But lots of people, (in the US if going by what you see in Youtube videos), never used any safety measures, (ie riving knife, blade guard,keeping hands away from blade etc), to start with.

And Sawstop will let them continue to use a table saw like that, why would they start to use any safety measures? Safety measures are for sissies, right?
 
JohnPW":20uo1ap5 said:
But lots of people, (in the US if going by what you see in Youtube videos), never used any safety measures, (ie riving knife, blade guard,keeping hands away from blade etc), to start with.

And Sawstop will let them continue to use a table saw like that, why would they start to use any safety measures? Safety measures are for sissies, right?
Ha, ha. Your contribution, along with quite a few others, over the last seven pages seem to pretty much reiterate my contribution way back on the first page. It's interesting and rather funny how sometimes a thread meanders and dances all around a subject only to end up with little or nothing said that wasn't already known. Slainte.
 
JohnPW":ensxb74y said:
I don't see Sawstop as a license to be abandon standard safety measure. No reason you can't use 2 pushsticks, riving knife, crown guard, a healthy amount of fear/respect for the machine and Sawstop as an extra layer of protection. Apart from the initial dent in the wallet, where's the downside?
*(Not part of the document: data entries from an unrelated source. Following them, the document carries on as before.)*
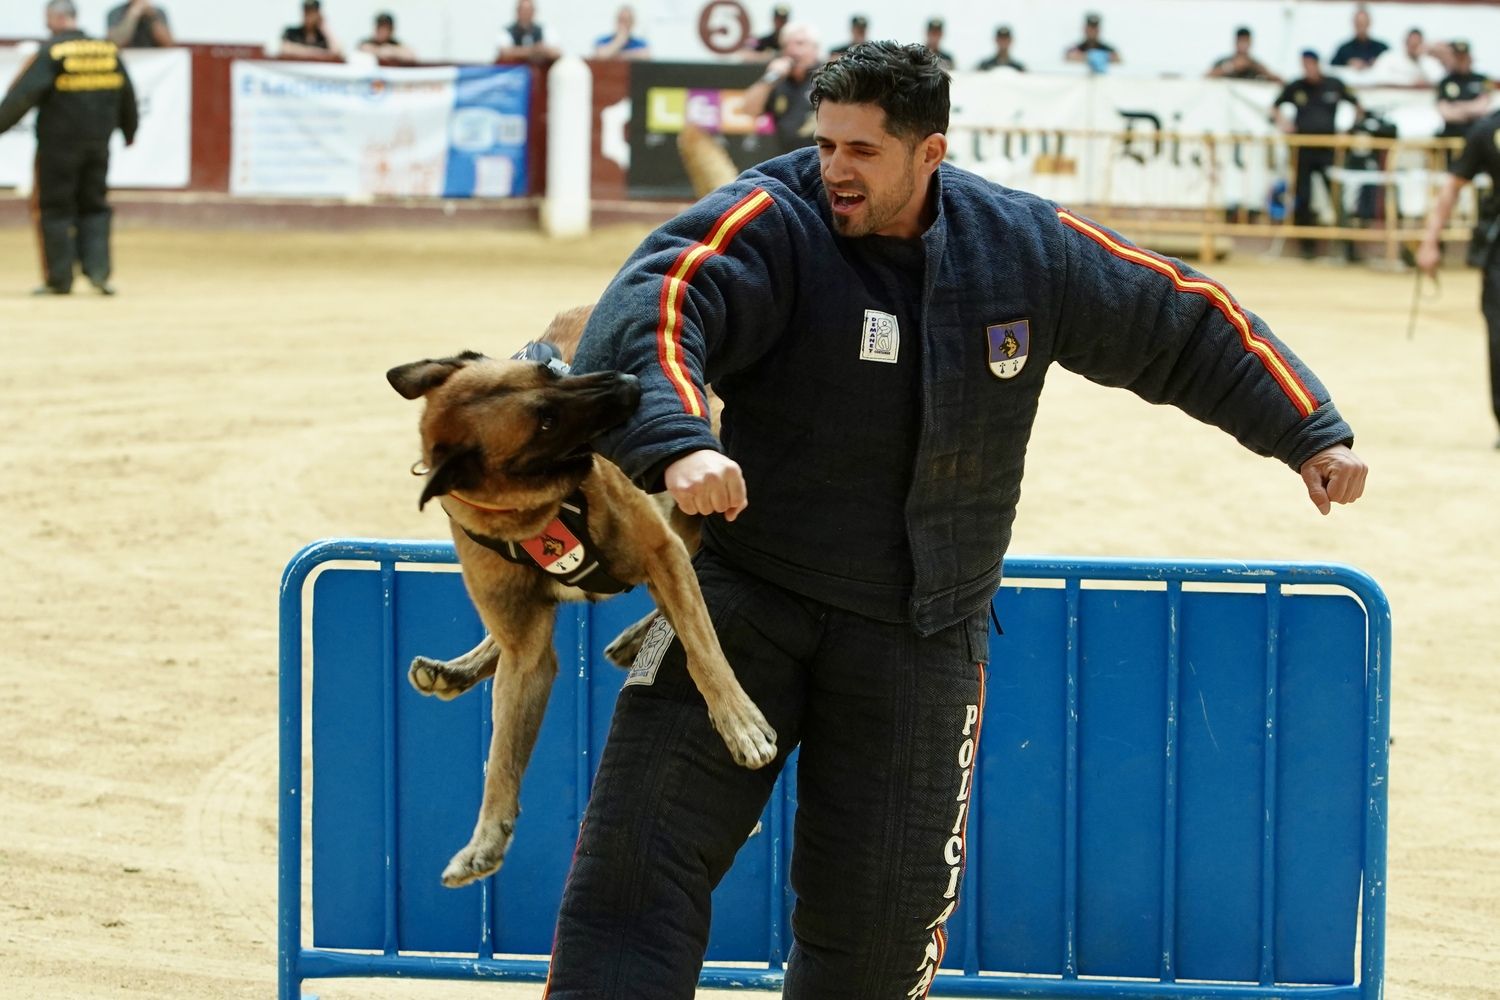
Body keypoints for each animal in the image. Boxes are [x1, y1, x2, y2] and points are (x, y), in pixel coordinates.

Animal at [387, 308, 774, 887]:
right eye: (544, 421)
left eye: (550, 371)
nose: (632, 382)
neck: (536, 510)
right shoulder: (528, 655)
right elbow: (502, 753)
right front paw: (486, 839)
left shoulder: (661, 550)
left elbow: (705, 654)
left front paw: (739, 722)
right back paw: (458, 668)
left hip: (698, 518)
But lots of people, (in the US if going by what you see in Youtube videos), never used any safety measures, (ie riving knife, blade guard,keeping hands away from blade etc), to start with.

And Sawstop will let them continue to use a table saw like that, why would they start to use any safety measures? Safety measures are for sissies, right?
It's like riding a bike without bothering to learn about brakes, instead a gadget automatically pokes a stick between the spokes when an emergency stop is needed - if you are lucky, it's working, not been switched off etc
 
Another thing that I should have known! :oops:
I should really read and thoroughly understand the HSE and PUWER , and what other organisations have you, advice.
Most aren't the most novice friendly read, or presented in a more thoroughly understandable easy to read from a novices perspective manner unfortunately
That should be a regulation in itself if they really cared. :x

Thanks Steve :)
We can never know too much about this !
Tom
 
Sometimes the regs are ambiguous and should be seen as guides rather than being prescriptive. Easily misread - where they don't recommend something per se it shouldn't necessarily be interpreted as deprecation.
The two (standard design) push stick method gives higher level of safety than what the regs appear to recommend.
I haven't got them in front of me but I seem to recall that they recommend grippers and push blocks at some point. IMHO this is bad advice.
Steve's various interesting variegated push sticks are all very well, but I think the default should be the well known standard pattern (below) as it is very effective. Keeping to one design increases familiarity, safety and versatility.